• [Materials provided]:
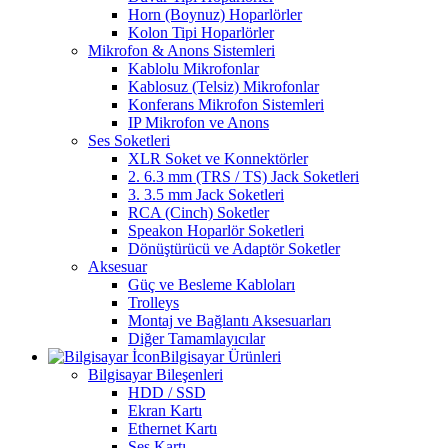
Horn (Boynuz) Hoparlörler
Kolon Tipi Hoparlörler
Mikrofon & Anons Sistemleri
Kablolu Mikrofonlar
Kablosuz (Telsiz) Mikrofonlar
Konferans Mikrofon Sistemleri
IP Mikrofon ve Anons
Ses Soketleri
XLR Soket ve Konnektörler
2. 6.3 mm (TRS / TS) Jack Soketleri
3. 3.5 mm Jack Soketleri
RCA (Cinch) Soketler
Speakon Hoparlör Soketleri
Dönüştürücü ve Adaptör Soketler
Aksesuar
Güç ve Besleme Kabloları
Trolleys
Montaj ve Bağlantı Aksesuarları
Diğer Tamamlayıcılar
Bilgisayar Ürünleri
Bilgisayar Bileşenleri
HDD / SSD
Ekran Kartı
Ethernet Kartı
Ses Kartı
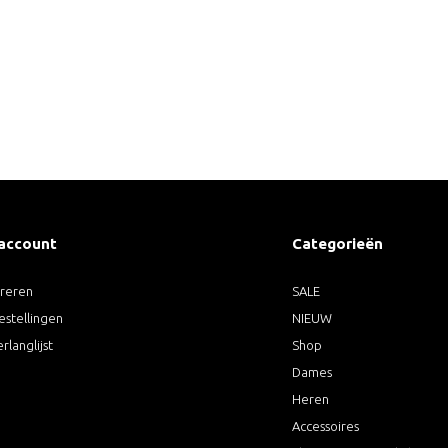
 account
Categorieën
treren
SALE
estellingen
NIEUW
erlanglijst
Shop
Dames
Heren
Accessoires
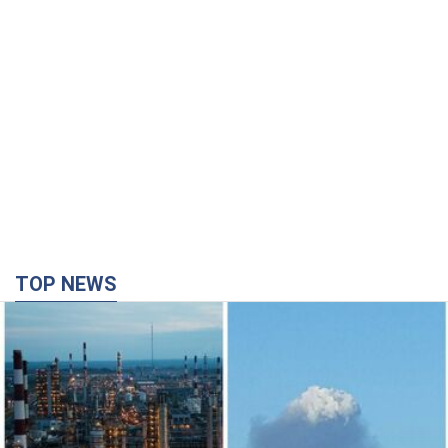
TOP NEWS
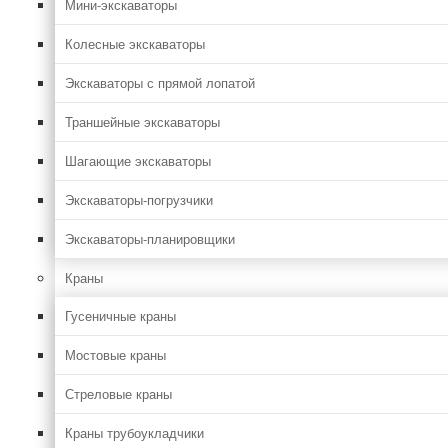
Мини-экскаваторы
Колесные экскаваторы
Экскаваторы с прямой лопатой
Траншейные экскаваторы
Шагающие экскаваторы
Экскаваторы-погрузчики
Экскаваторы-планировщики
Краны
Гусеничные краны
Мостовые краны
Стреловые краны
Краны трубоукладчики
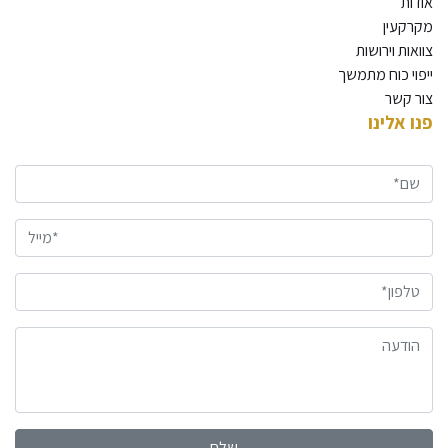
אודות
מקרקעין
צוואות וירושות
ייפוי כוח מתמשך
צור קשר
פנו אלינו
שם*
מייל*
טלפון*
הודעה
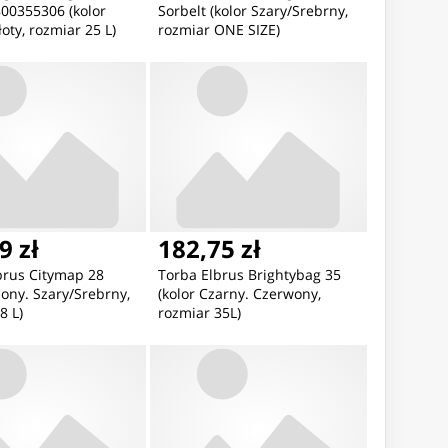
00355306 (kolor
Sorbelt (kolor Szary/Srebrny,
łoty, rozmiar 25 L)
rozmiar ONE SIZE)
9 zł
182,75 zł
brus Citymap 28
Torba Elbrus Brightybag 35
elony. Szary/Srebrny,
(kolor Czarny. Czerwony,
8 L)
rozmiar 35L)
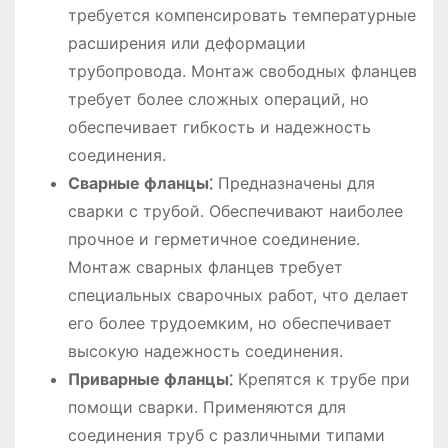
требуется компенсировать температурные
расширения или деформации
трубопровода. Монтаж свободных фланцев
требует более сложных операций, но
обеспечивает гибкость и надежность
соединения.
Сварные фланцы⁚
Предназначены для
сварки с трубой. Обеспечивают наиболее
прочное и герметичное соединение.
Монтаж сварных фланцев требует
специальных сварочных работ, что делает
его более трудоемким, но обеспечивает
высокую надежность соединения.
Приварные фланцы⁚
Крепятся к трубе при
помощи сварки. Применяются для
соединения труб с различными типами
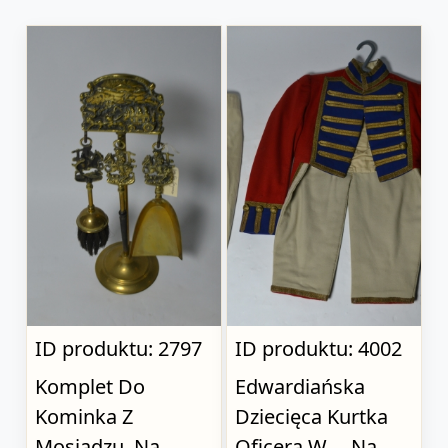
ID produktu: 2797
ID produktu: 4002
Komplet Do
Edwardiańska
Kominka Z
Dziecięca Kurtka
Mosiądzu, Na
Oficera W..., Na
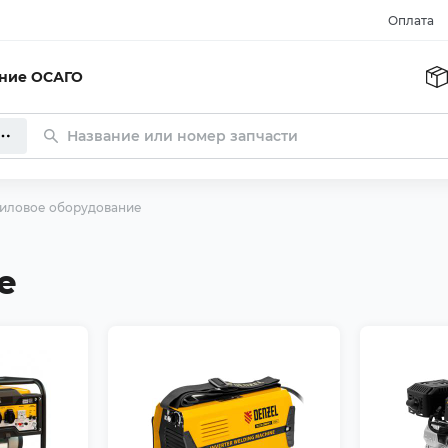
Оплата
ание ОСАГО
иловое оборудование
е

• [Problem description]:
Scan the entries above and return each line that holds "фланцев".

• [Result of the exercise]:
трубопровода. Монтаж свободных фланцев
Монтаж сварных фланцев требует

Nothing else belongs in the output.